Since the beginning of this year, the booming new bank loans and bubbles in stock and property markets have once again marked the significance and urgency of China's economic transformation.
Although it is always emphasized that China should expand its domestic consumption and establish a domestic-oriented economy, Chinese enterprises are hesitating.
As one of the key bodies of the economy, enterprises have not felt enough driving force for transformation. Since the end of 2008, a large portion of foreign trade enterprises have been facing severe challenges, but a majority of them are not willing to turn to the domestic market. This is mainly a result of the following:
With the advanced export credit and financial system, export-oriented enterprises are able to keep a stable profit, though it may not be very high, giving them enough room to arrange their cash flow. China's domestic market is growing fast, but there are too much irregular operations, which could increase enterprises intangible costs.
As for the processing trade enterprises, they would have to establish new brands, new market channels as well as new product structures if they were to turn to the domestic market. Meanwhile, Chinese government's brand protection and support policies are far from sufficient. On the contrary, such non-manufacturing problems won't occur if they concentrate to expand their overseas market.
For local governments, transformation means adjustment of the export-oriented over-capacity established previously. The central government has urged local governments to treat different industries differently, to cut capacity in some sectors and support it in others. Nevertheless, under the pressure of GDP assessment, local governments seldom require enterprises to cut their capacity, as the cut may have a negative impact on GDP in the short-term.
China is still far from completing the industrialization and urbanization processes. Regional imbalances remain a problem. These provide huge room for pushing urbanization and infrastructure construction.
What's more, the huge market in China and its relevantly low labor cost will further accelerate the global industry transfer towards China. This transfer is taking place not only in the textiles industry, but also the auto industry.

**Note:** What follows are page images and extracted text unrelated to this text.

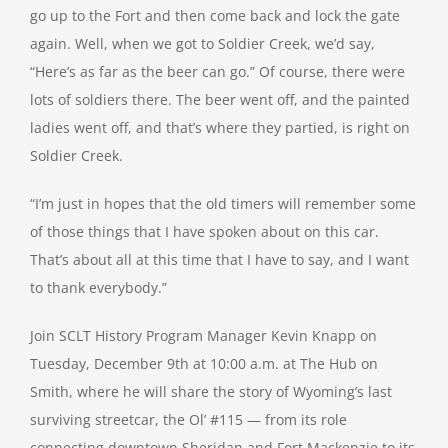
go up to the Fort and then come back and lock the gate
again. Well, when we got to Soldier Creek, we’d say,
“Here’s as far as the beer can go.” Of course, there were
lots of soldiers there. The beer went off, and the painted
ladies went off, and that’s where they partied, is right on
Soldier Creek.
“I’m just in hopes that the old timers will remember some
of those things that I have spoken about on this car.
That’s about all at this time that I have to say, and I want
to thank everybody.”
Join SCLT History Program Manager Kevin Knapp on
Tuesday, December 9th at 10:00 a.m. at The Hub on
Smith, where he will share the story of Wyoming’s last
surviving streetcar, the Ol’ #115 — from its role
connecting downtown Sheridan and Fort Mackenzie to its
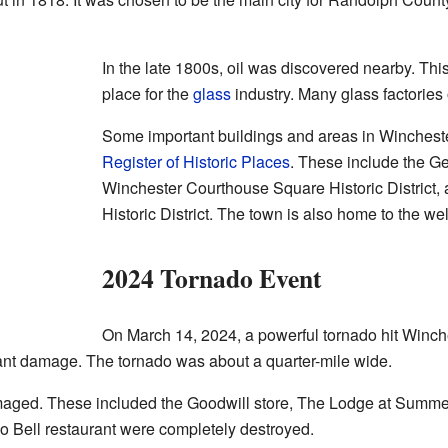
In the late 1800s, oil was discovered nearby. Th
place for the
glass
industry. Many glass factories
Some important buildings and areas in Wincheste
Register of Historic Places
. These include the G
Winchester Courthouse Square Historic District,
Historic District. The town is also home to the 
2024 Tornado Event
On March 14, 2024, a powerful tornado hit Winche
ant damage. The tornado was about a quarter-mile wide.
aged. These included the Goodwill store, The Lodge at Summers
 Bell restaurant were completely destroyed.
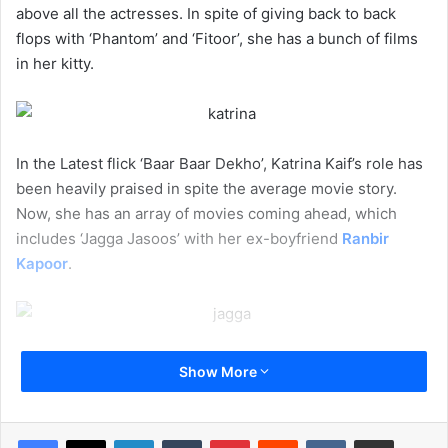
above all the actresses. In spite of giving back to back
flops with ‘Phantom’ and ‘Fitoor’, she has a bunch of films
in her kitty.
In the Latest flick ‘Baar Baar Dekho’, Katrina Kaif’s role has
been heavily praised in spite the average movie story.
Now, she has an array of movies coming ahead, which
includes ‘Jagga Jasoos’ with her ex-boyfriend
Ranbir
Kapoor
.
If reports have to be believed, she will next star in
Aanand
Show More
L Rai’s
film, which also stars Shah Rukh Khan as a dwarf.
Some reports even suggest that she will star opposite
Pakistani sensation Fawad Khan in a romantic flick.
LinkedIn
Tumblr
Pinterest
Reddit
VKontakte
Share via Email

For China, as long as international capital continues to flow in and the labor cost remains low, there is room for the growth of China's processing trade. As long as there is room for processing trade, there is trade surplus.
China's unbalanced growth pattern which relies on investment and trade surplus rather than domestic consumption still has a place after the global financial crisis.
However, with the growing labor costs and the end of industry transfer looming, there will be greater pressure forcing them to be active in transformation.